Materials provided »
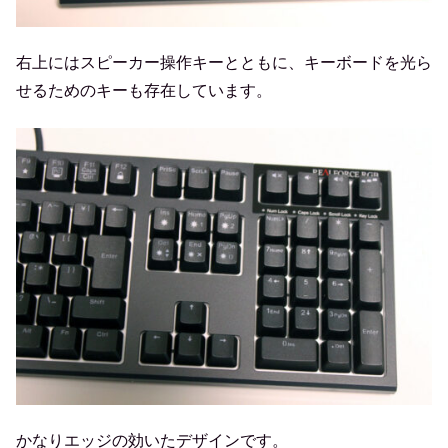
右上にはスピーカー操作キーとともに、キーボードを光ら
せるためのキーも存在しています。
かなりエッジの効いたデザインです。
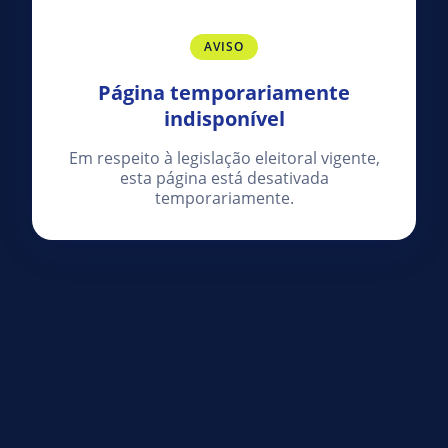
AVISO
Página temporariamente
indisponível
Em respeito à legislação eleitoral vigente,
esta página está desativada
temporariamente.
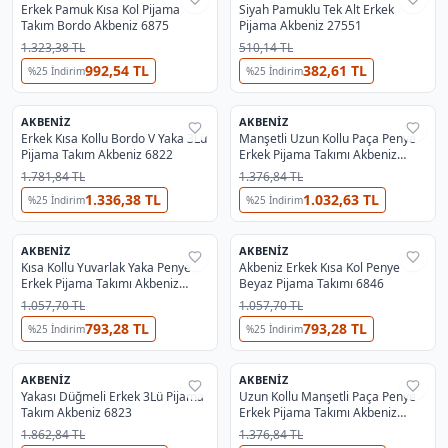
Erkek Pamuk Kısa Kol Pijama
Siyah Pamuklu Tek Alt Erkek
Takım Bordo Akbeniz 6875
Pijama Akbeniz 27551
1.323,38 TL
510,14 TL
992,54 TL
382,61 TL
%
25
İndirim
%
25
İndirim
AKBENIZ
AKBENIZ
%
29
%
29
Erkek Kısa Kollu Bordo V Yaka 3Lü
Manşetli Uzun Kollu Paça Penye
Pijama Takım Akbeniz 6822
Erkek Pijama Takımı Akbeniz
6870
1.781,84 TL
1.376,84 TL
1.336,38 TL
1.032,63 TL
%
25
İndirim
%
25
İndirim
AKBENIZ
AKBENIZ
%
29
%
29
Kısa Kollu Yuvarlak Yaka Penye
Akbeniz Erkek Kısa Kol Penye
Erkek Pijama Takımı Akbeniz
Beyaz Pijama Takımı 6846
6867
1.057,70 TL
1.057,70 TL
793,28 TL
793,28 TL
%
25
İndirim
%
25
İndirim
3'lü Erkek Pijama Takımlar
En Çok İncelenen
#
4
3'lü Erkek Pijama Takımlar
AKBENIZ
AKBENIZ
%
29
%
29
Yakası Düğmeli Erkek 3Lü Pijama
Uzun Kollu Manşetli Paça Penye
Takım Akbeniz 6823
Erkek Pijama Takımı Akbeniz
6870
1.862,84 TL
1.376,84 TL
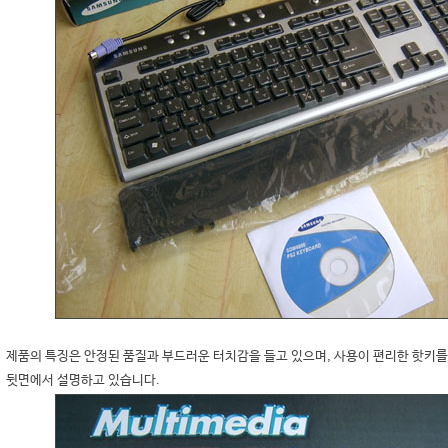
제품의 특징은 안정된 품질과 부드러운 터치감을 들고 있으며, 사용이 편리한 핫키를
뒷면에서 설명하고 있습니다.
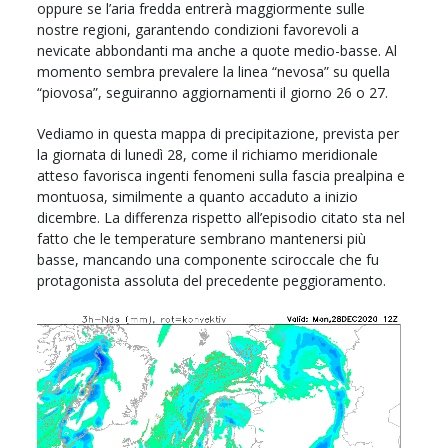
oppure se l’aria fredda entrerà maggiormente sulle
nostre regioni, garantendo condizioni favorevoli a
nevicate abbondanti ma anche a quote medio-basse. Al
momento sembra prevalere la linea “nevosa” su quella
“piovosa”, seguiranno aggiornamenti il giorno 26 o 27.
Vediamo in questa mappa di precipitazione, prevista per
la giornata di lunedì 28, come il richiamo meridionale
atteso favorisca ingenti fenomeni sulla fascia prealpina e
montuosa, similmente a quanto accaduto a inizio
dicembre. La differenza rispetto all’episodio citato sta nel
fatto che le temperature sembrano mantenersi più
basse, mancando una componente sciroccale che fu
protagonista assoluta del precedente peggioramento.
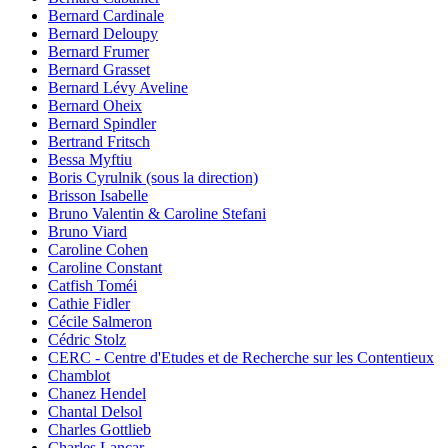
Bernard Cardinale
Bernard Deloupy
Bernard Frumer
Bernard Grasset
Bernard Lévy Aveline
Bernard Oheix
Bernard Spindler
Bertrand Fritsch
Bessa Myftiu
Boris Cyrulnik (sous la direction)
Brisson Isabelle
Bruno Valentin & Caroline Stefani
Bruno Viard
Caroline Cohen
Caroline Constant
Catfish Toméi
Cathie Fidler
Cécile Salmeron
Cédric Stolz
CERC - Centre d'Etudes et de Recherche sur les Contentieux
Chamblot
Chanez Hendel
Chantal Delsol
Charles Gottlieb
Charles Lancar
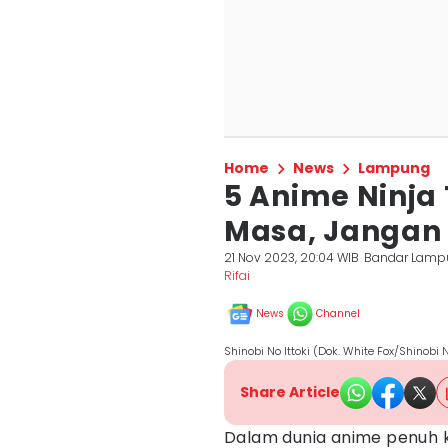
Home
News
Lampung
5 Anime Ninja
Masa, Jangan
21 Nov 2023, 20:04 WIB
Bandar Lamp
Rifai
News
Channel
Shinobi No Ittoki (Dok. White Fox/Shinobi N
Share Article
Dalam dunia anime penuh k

What you will do » Copy out the text from all of the records above, word for word and line for line, without the pictures.

Written solution »
右上にはスピーカー操作キーとともに、キーボードを光ら
せるためのキーも存在しています。
かなりエッジの効いたデザインです。
AVISO
Página temporariamente
indisponível
Em respeito à legislação eleitoral vigente,
esta página está desativada
temporariamente.
Erkek Pamuk Kısa Kol Pijama
Siyah Pamuklu Tek Alt Erkek
Takım Bordo Akbeniz 6875
Pijama Akbeniz 27551
1.323,38 TL
510,14 TL
992,54 TL
382,61 TL
%
25
İndirim
%
25
İndirim
AKBENIZ
AKBENIZ
%
29
%
29
Erkek Kısa Kollu Bordo V Yaka 3Lü
Manşetli Uzun Kollu Paça Penye
Pijama Takım Akbeniz 6822
Erkek Pijama Takımı Akbeniz
6870
1.781,84 TL
1.376,84 TL
1.336,38 TL
1.032,63 TL
%
25
İndirim
%
25
İndirim
AKBENIZ
AKBENIZ
%
29
%
29
Kısa Kollu Yuvarlak Yaka Penye
Akbeniz Erkek Kısa Kol Penye
Erkek Pijama Takımı Akbeniz
Beyaz Pijama Takımı 6846
6867
1.057,70 TL
1.057,70 TL
793,28 TL
793,28 TL
%
25
İndirim
%
25
İndirim
3'lü Erkek Pijama Takımlar
En Çok İncelenen
#
4
3'lü Erkek Pijama Takımlar
AKBENIZ
AKBENIZ
%
29
%
29
Yakası Düğmeli Erkek 3Lü Pijama
Uzun Kollu Manşetli Paça Penye
Takım Akbeniz 6823
Erkek Pijama Takımı Akbeniz
6870
1.862,84 TL
1.376,84 TL
제품의 특징은 안정된 품질과 부드러운 터치감을 들고 있으며, 사용이 편리한 핫키를
뒷면에서 설명하고 있습니다.
oppure se l’aria fredda entrerà maggiormente sulle
nostre regioni, garantendo condizioni favorevoli a
nevicate abbondanti ma anche a quote medio-basse. Al
momento sembra prevalere la linea “nevosa” su quella
“piovosa”, seguiranno aggiornamenti il giorno 26 o 27.
Vediamo in questa mappa di precipitazione, prevista per
la giornata di lunedì 28, come il richiamo meridionale
atteso favorisca ingenti fenomeni sulla fascia prealpina e
montuosa, similmente a quanto accaduto a inizio
dicembre. La differenza rispetto all’episodio citato sta nel
fatto che le temperature sembrano mantenersi più
basse, mancando una componente sciroccale che fu
protagonista assoluta del precedente peggioramento.
Bernard Cardinale
Bernard Deloupy
Bernard Frumer
Bernard Grasset
Bernard Lévy Aveline
Bernard Oheix
Bernard Spindler
Bertrand Fritsch
Bessa Myftiu
Boris Cyrulnik (sous la direction)
Brisson Isabelle
Bruno Valentin & Caroline Stefani
Bruno Viard
Caroline Cohen
Caroline Constant
Catfish Toméi
Cathie Fidler
Cécile Salmeron
Cédric Stolz
CERC - Centre d'Etudes et de Recherche sur les Contentieux
Chamblot
Chanez Hendel
Chantal Delsol
Charles Gottlieb
Charles Lancar
Home
News
Lampung
5 Anime Ninja
Masa, Jangan
21 Nov 2023, 20:04 WIB
Bandar Lamp
Rifai
News
Channel
Shinobi No Ittoki (Dok. White Fox/Shinobi N
Share Article
Dalam dunia anime penuh k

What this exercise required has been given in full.